Interests along the United States east coast from Georgia through
the Carolinas should monitor the progress of this system.
For storm information specific to your area, including possible
inland watches and warnings, please monitor products issued by your
local National Weather Service forecast office.
DISCUSSION AND 48-HOUR OUTLOOK
At 1000 AM CDT (1500 UTC), the center of Tropical Depression Nine
was located near latitude 24.6 North, longitude 88.0 West. The
depression is currently nearly stationary. A north-northeastward
motion is expected to begin later today, and a turn toward the
northeast with increasing forward speed is expected on Thursday. On
the forecast track, the center of the tropical cyclone will approach
the northwest Florida coast in the warning area on Thursday
Maximum sustained winds are near 35 mph (55 km/h) with higher gusts.
Strengthening is forecast during the next 48 hours, and the
depression is expected to become a tropical storm later today, and
it could be near hurricane strength by the time landfall occurs.

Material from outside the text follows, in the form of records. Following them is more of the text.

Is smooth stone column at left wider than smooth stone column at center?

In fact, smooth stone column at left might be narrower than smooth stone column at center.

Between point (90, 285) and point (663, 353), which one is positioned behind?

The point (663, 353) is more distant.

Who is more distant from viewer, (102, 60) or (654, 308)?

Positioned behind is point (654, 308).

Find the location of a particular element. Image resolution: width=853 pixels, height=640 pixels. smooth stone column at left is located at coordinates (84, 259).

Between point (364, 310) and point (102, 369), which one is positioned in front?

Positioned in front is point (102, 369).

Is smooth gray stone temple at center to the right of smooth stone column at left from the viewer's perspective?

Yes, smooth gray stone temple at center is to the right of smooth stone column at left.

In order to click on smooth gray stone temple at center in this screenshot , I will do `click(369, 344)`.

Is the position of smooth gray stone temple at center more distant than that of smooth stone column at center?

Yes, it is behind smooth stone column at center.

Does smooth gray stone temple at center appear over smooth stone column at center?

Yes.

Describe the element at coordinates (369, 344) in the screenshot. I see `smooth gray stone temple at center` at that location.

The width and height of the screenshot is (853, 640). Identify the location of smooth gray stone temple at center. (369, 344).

The estimated minimum central pressure is 1001 mb (29.56 inches).
HAZARDS AFFECTING LAND
WIND: Tropical storm conditions are expected to first reach the
coast within the warning area on Thursday afternoon. Hurricane
conditions are possible over portions of the hurricane watch area
beginning Thursday afternoon. Tropical storm conditions are
possible in the tropical storm watch area by early Friday.

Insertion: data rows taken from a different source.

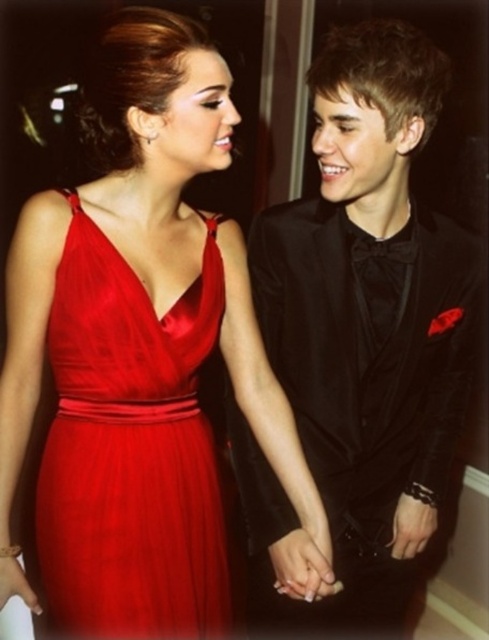
Who is shorter, satin dress at center or black satin suit at center?

With less height is satin dress at center.

Which is in front, point (65, 330) or point (394, 308)?

Point (65, 330) is in front.

Identify the location of satin dress at center. (136, 352).

The image size is (489, 640). In order to click on black satin suit at center in this screenshot , I will do `click(360, 339)`.

Who is more distant from viewer, (338,472) or (71,248)?

Point (338,472)

Locate an element on the screen. The height and width of the screenshot is (640, 489). black satin suit at center is located at coordinates (360, 339).

Does satin dress at center have a larger size compared to satin red dress at center?

Indeed, satin dress at center has a larger size compared to satin red dress at center.

Does point (120, 164) come closer to viewer compared to point (163, 579)?

No.

Is point (311, 500) positioned in front of point (108, 541)?

No, it is not.

This screenshot has width=489, height=640. I want to click on satin dress at center, so click(136, 352).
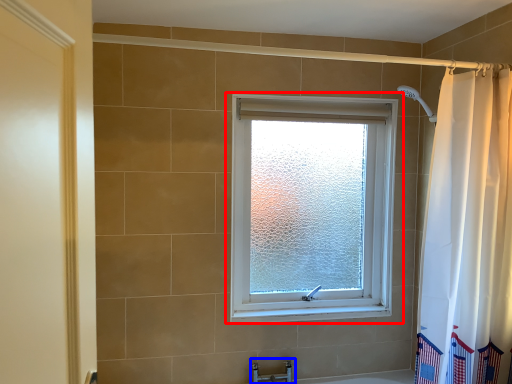
Question: Which of the following is the farthest to the observer, window (highlighted by a red box) or faucet (highlighted by a blue box)?

Choices:
 (A) window
 (B) faucet

Answer: (B)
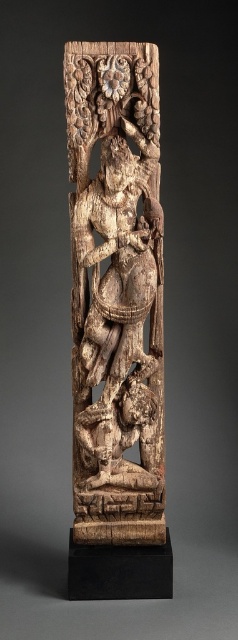
Question: Does carved wood sculpture at center have a lesser width compared to carved wood figure at lower center?

Choices:
 (A) yes
 (B) no

Answer: (B)

Question: Which object is farther from the camera taking this photo?

Choices:
 (A) carved wood sculpture at center
 (B) carved wood figure at lower center

Answer: (B)

Question: Which point is closer to the camera taking this photo?

Choices:
 (A) (113, 424)
 (B) (109, 186)

Answer: (B)

Question: Which of the following is the farthest from the observer?

Choices:
 (A) carved wood figure at lower center
 (B) carved wood sculpture at center

Answer: (A)

Question: Can you confirm if carved wood sculpture at center is smaller than carved wood figure at lower center?

Choices:
 (A) no
 (B) yes

Answer: (A)

Question: Is carved wood sculpture at center closer to the viewer compared to carved wood figure at lower center?

Choices:
 (A) yes
 (B) no

Answer: (A)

STORM SURGE: The combination of a dangerous storm surge and the
tide will cause normally dry areas near the coast to be flooded by
rising waters moving inland from the shoreline. There is a danger
of life-threatening inundation within the next 36 to 48 hours along
the Gulf coast of Florida from Aripeka to Indian Pass. For a
depiction of areas at risk, please see the Prototype National
Weather Service Storm Surge Watch/Warning Graphic. Persons located
within these areas should take all necessary actions to protect life
and property from rising water. Promptly follow any instructions,
including evacuation orders, from local officials.

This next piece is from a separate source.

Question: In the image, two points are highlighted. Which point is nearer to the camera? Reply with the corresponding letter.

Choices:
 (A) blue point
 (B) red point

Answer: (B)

The water could reach the following heights above ground if the
peak surge occurs at the time of high tide...
Indian Pass to Ochlockonee River...2 to 4 feet
Ochlockonee River to Chassahowitzka...3 to 5 feet
Chassahowitzka to Aripeka...2 to 4 feet.
Aripeka to Bonita Beach...including Tampa Bay...1 to 2 feet
The Prototype National Weather Service Storm Surge Watch/Warning
Graphic is a depiction of areas that would qualify for inclusion
under a storm surge watch or warning currently under development by
the National Weather Service and planned for operational use in
2017. This prototype graphic is available at
RAINFALL: The depression is expected to produce additional rain
accumulations of 2 to 4 inches over western Cuba through today, with
maximum storm total amounts up to 20 inches. These rains could
cause life-threatening flash floods and mud slides. Storm total
rainfall amounts of 5 to 10 inches are possible over portions of
central and northern Florida through Friday, with isolated maximum
amounts of 15 inches possible. Coastal areas of Georgia and the
Carolinas are expected to receive storm total rainfall of 4 to 7
inches, with local amounts of 10 inches possible through Saturday
morning. These rains may cause flooding and flash flooding.
TORNADOES: Isolated tornadoes are possible late tonight into
Thursday morning mainly across central Florida. A few tornadoes are
possible Thursday afternoon into Thursday night over north Florida
and southeast Georgia.
Next intermediate advisory at 100 PM CDT.
Next complete advisory at 400 PM CDT.